Exxon Mobil Corp. plans to fight a lawsuit filed Oct. 24 by Massachusetts Attorney General Maura Healey's office claiming, among other things, that the oil major hid the potential financial risks of climate change regulations from investors.
The complaint was filed in Suffolk Superior Court and alleges that Exxon "systematically and intentionally" misled Massachusetts investors about the impacts of climate change on its business and about the role that Exxon's products have in contributing to it, the attorney general's office said in an Oct. 24 news release.
"Exxon has known for decades about the catastrophic climate impacts of burning fossil fuels — its chief product," Healey said in the release. "Yet, to this day, Exxon continues to deceive Massachusetts consumers and investors about the dangerous climate harms caused by its oil and gasoline products and the significant risks of climate change — and efforts to address it — to Exxon's business.
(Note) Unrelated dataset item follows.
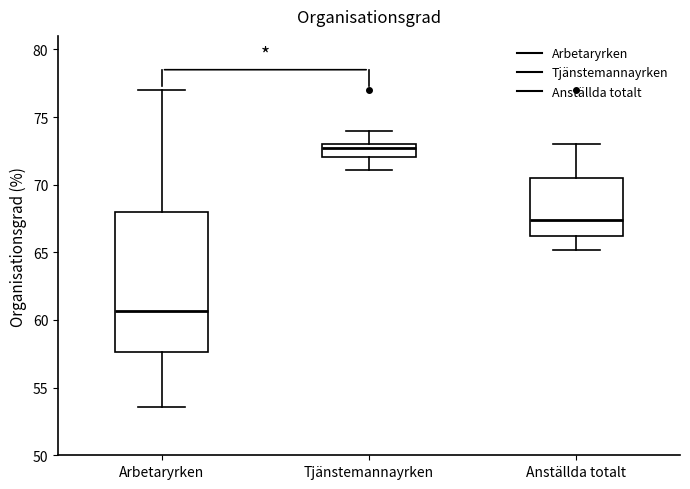

Reading left to right, transcribe this box plot: for each box, give where its median line is, the range the box spans, and where its two whiskers end, as read against the y-axis. The values are not printed on the chart, so give them approximately, as read against the axis.

Arbetaryrken: median 60.5, box 57.5 to 68.0, whiskers 53.5 to 77.0
Tjänstemannayrken: median 72.5, box 72.0 to 73.0, whiskers 71.0 to 74.0
Anställda totalt: median 67.5, box 66.0 to 70.5, whiskers 65.0 to 73.0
We are suing to stop this illegal deception and penalize the company for its misconduct."
Exxon intends to refute the allegations, which it called "meritless," in court, company spokesman Scott Silvestri said in an Oct. 25 email. "The Massachusetts attorney general's office has filed a baseless complaint three years after announcing its politically motivated investigation, during which they have not interviewed a single ExxonMobil employee or gathered one piece of evidence from the company."
Citing internal company documents, the complaint alleges that as far back as 1980, an expert retained by Exxon presented findings to the company that the projected rise in global temperatures caused by burning fossil fuels would have far-reaching "economic consequences."
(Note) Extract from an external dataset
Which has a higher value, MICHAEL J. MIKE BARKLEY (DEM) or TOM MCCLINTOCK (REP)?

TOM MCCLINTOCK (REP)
The Massachusetts suit also charges that since 2007, Exxon has illegally misrepresented to its investors that it factored in the compliance costs, or "proxy costs," of complying with potential carbon regulations to its financial planning and investment decisions.
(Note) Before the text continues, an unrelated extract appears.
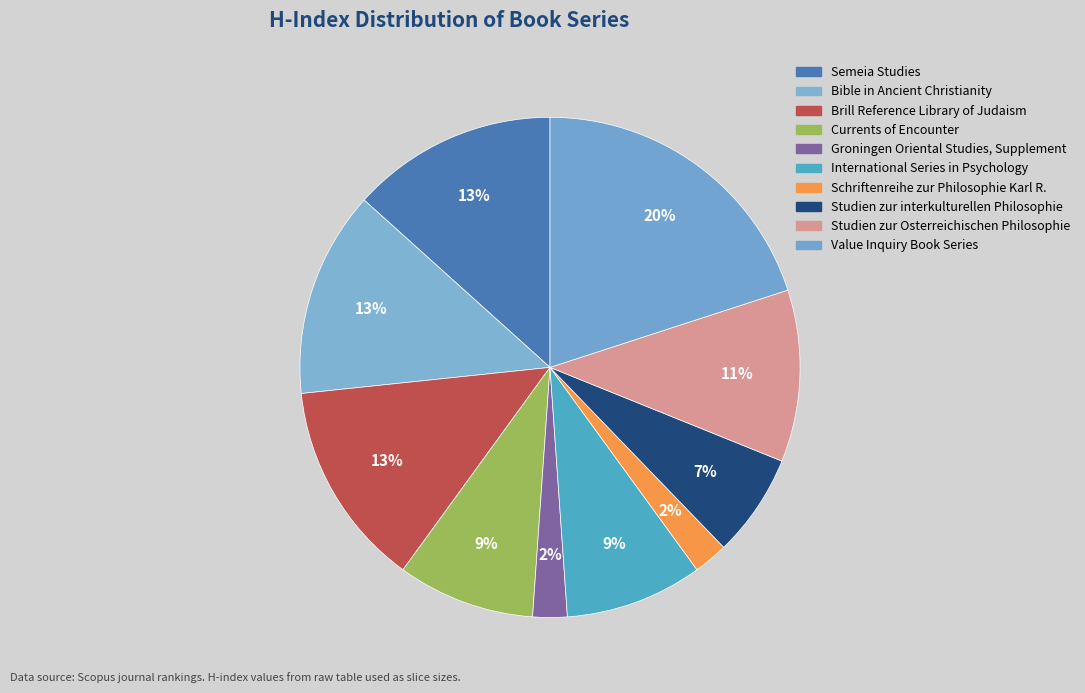

How many slices are in this pie chart?

10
Exxon is one of many energy companies that has come under increasing pressure from investors to assess and publicly disclose their emissions and to outline how they are accounting for climate change in their business models.
Under SEC regulations, a company must disclose through public filings with the agency any "material information" — such as risks potentially affecting the financial future of the company — that investors need to know about to make informed decisions.
Healey and then New York Attorney General Eric Schneiderman began investigating Exxon in 2016 following press reports of leaked internal documents that suggested the company may have known, long before the general public, that emissions from fossil fuels contributed to global warming and climate change and that cuts to fossil-fuel consumption would be necessary to address that risk.
Healey served Exxon with a civil investigative demand in April 2016. Exxon argued that it was not subject to personal jurisdiction in Massachusetts and New York and sought relief on constitutional grounds in federal court in Texas. But the U.S. District Court for the Northern District of Texas kicked the case back to the states.
In January 2017, the Massachusetts Superior Court ordered Exxon to comply with the Massachusetts investigation by turning over climate-related documents. The Massachusetts Supreme Judicial Court upheld the ruling in April 2018, and that same month, the Southern District of New York dismissed Exxon's federal lawsuit against Massachusetts. In January, the U.S. Supreme Court denied Exxon's request to hear its appeal of the Supreme Judicial Court ruling.